A continuación se muestra una lista de reordenamientos genéticos comunes y los cánceres en los que se encuentran con frecuencia:

  • BCR-ABL1: Leucemia mieloide crónica y leucemia linfoblástica aguda
  • ETV6-RUNX1: Leucemia linfoblástica aguda
  • PML-RARA: Leucemia promielocítica aguda
  • ALK-EML4: Cáncer de pulmón de células no pequeñas
  • TMPRSS2-ERG: Cáncer de próstata
  • EWSR1-FLI1: Sarcoma de Ewing
  • CCND1-IGH: Linfoma de células del manto
  • BCL2-IGH: Linfoma folicular
  • BCL6-IGH: Linfoma difuso de células B grandes
  • NPM1-ALK: Linfoma anaplásico de células grandes
  • MYC-IGH: Linfoma de Burkitt
  • SS18-SSX1: Sarcoma sinovial
  • RET-PTC: Cáncer de tiroides
  • ROS1-CD74: Cáncer de pulmón de células no pequeñas
  • CBFB-MYH11: Leucemia mieloide aguda
  • EjecutarX1-EjecutarX1T1: Leucemia mieloide aguda
  • MLL-AF9: Leucemia mieloide aguda
  • EWSR1-ATF1: Sarcoma de células claras
  • TFE3-ASPSCR1: Sarcoma alveolar de partes blandas
  • FGFR3-TACC3: Cáncer de vejiga
  • NTRK1-TPM3: Cáncer de tiroides
  • NTRK3-ETV6: Carcinoma de mama secretor
  • KMT2A-ELL: Leucemia mieloide aguda
  • FGFR1-ZMYM2: Neoplasias mieloides/linfoides
  • PDGFRA-FIP1L1: Tumor del estroma gastrointestinal (GIST)
  • TBL1XR1-PLAG1: Carcinoma de glándulas salivales
  • PRKAR1A-RET: Cáncer de tiroides
  • BRAF-KIAA1549: Astrocitoma pilocítico
  • EWSR1-WT1: Tumor desmoplásico de células pequeñas y redondas
  • FOXO1-PAX3: Rabdomiosarcoma alveolar.

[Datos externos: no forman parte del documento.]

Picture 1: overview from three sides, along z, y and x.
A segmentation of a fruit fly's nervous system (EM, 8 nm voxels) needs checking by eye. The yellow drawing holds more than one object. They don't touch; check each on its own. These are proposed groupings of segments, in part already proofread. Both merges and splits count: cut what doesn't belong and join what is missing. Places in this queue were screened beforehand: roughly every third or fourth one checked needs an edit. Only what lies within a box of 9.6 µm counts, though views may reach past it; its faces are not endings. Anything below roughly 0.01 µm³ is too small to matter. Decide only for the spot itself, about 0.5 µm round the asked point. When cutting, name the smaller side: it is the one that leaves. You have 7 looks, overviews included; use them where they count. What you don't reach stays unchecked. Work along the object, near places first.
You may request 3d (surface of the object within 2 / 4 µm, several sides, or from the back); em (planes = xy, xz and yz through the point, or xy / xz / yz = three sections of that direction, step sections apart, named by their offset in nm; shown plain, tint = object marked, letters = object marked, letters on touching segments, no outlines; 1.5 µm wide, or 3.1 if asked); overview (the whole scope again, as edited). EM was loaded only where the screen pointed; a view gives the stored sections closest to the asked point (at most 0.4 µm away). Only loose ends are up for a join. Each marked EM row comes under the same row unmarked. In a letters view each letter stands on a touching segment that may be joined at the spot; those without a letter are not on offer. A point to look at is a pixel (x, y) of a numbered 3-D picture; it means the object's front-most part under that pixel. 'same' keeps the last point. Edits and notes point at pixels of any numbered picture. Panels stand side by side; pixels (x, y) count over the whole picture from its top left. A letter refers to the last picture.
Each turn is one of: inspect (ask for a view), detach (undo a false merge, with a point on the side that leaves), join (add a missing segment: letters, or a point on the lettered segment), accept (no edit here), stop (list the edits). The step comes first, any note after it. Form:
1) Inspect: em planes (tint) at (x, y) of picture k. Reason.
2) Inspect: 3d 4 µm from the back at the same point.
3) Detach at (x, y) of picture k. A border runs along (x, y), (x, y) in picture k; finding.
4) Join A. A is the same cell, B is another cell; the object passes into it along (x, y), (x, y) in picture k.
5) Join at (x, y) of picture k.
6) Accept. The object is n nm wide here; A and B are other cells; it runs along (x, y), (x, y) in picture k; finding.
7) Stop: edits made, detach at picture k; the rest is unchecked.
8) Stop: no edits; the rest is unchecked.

  • FGFR2-BICC1: Colangiocarcinoma
  • CDK4-MDM2: liposarcoma
  • NUP98-HOXA9: Leucemia mieloide aguda
  • ETV1-ELK4: Cáncer de próstata
  • TCF3-HLF: Leucemia linfoblástica aguda
  • ZRSR2-MLL: Leucemia mieloide aguda
  • PAX8-PPARγ: Cáncer de tiroides
  • BCOR-CCNB3: Sarcoma
  • CIC-DUX4: Sarcoma tipo Ewing
  • ERBB2-MLL: Cáncer de mama

Cada reordenamiento juega un papel importante en los cánceres en los que se encuentran. Su identificación confirma el diagnóstico y ayuda a los médicos a elegir terapias diseñadas específicamente para atacar estos cambios genéticos.